Man sagt die Händler an den internationalen Finanzmärkten kaufen und verkaufen nicht die Gegenwart, sondern sie nehmen in ihren Entscheidungen die Zukunft vorweg. In der Regel folge deshalb die Wirtschaft der Entwicklung an den Rohstoff-, Devisen- und Aktienmärkten mit einer rund sechsmonatigen Verspätung.
Trifft diese Beschreibung auch die heutige Wirklichkeit, muss die Wirtschaft im Winter brummen wie schon lange nicht mehr. Der Schmierstoff der Wirtschaft ist das Öl. Läuft der Motor gut, wird viel von ihm benötigt. Stottert der Motor, sinkt erst die Bereitschaft, neues Öl zu kaufen, und dann auch schnell sein Preis.

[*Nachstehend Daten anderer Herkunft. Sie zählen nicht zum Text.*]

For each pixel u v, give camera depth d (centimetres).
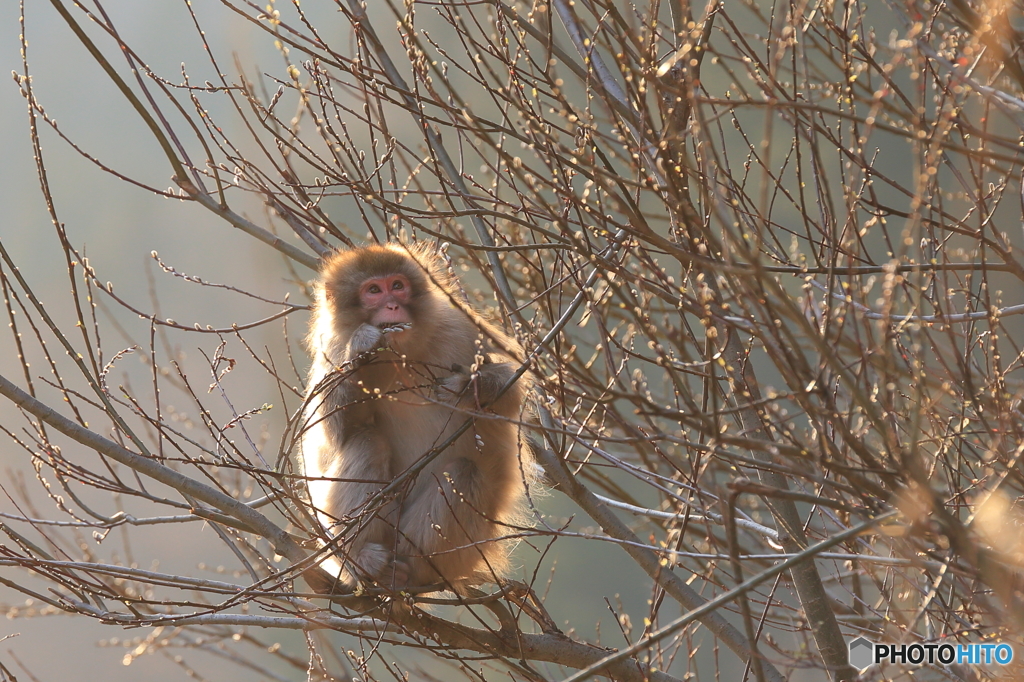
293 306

Aktuell steigen die Preise jedoch wieder. Der Ölpreis hat sich von seinen im März und April erreichten Tiefs gelöst und steht im Begriff, das Panikhoch von Anfang März erneut zu erreichen. Das erweckt den Eindruck, als würde in rund sechs Monaten mit einer besonders starken Ölnachfrage aufgrund einer äußerst robusten Konjunktur gerechnet.
Die kurzfristigen Interessen bestimmen den Ölpreis
Weil dieses Bild so gar nicht zu der am Horizont aufscheinenden Gefahr einer längeren Rezession passen will, dürfte sich der eine oder andere Beobachter inzwischen höchst verwundert die Augen reiben. Was spielt der Markt gerade? Ist es das Szenario eines mittelfristigen starken Aufschwungs oder das einer kurzfristigen Versorgungspanik?

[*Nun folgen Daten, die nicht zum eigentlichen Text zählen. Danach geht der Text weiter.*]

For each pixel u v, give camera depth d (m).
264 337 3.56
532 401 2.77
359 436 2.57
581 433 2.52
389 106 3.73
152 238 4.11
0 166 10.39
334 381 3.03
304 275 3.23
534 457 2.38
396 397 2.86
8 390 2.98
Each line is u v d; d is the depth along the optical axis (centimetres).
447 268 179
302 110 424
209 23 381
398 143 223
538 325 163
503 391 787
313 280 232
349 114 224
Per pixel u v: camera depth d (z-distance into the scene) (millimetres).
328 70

Vermutlich eher Letzteres, denn es scheint derzeit, als würden die Entscheidungen am Ölmarkt primär aus kurzfristigen Überlegungen heraus getroffen. Das Thema Lieferketten ist allgegenwärtig und seit dem vergangenen Jahr weiß ein jeder Manager, was es heißt, wenn wichtige Rohstoffe oder Vorprodukte nicht zur Verfügung stehen.
Am Ende geht gar nichts mehr. Einen solchen Zustand will derzeit niemand erleben, geschweige denn zu verantworten haben. Deshalb werden Vorräte angelegt. Auch solche, die unter Umständen gar nicht gebraucht werden. Wenn allerdings alle dazu übergehen, neue Vorräte anzulegen, steigt zwangsläufig die Nachfrage in einer Weise mit der das Angebot nicht mithalten kann.
Das treibt die Preise nicht nur am Ölmarkt sondern auch in anderen Sektoren der Wirtschaft. Im Hintergrund steht dabei nicht unbedingt eine echte, dauerhafte Nachfrage, sondern die verzweifelte Angst, am Ende wohl möglich mit leeren Händen dazustehen.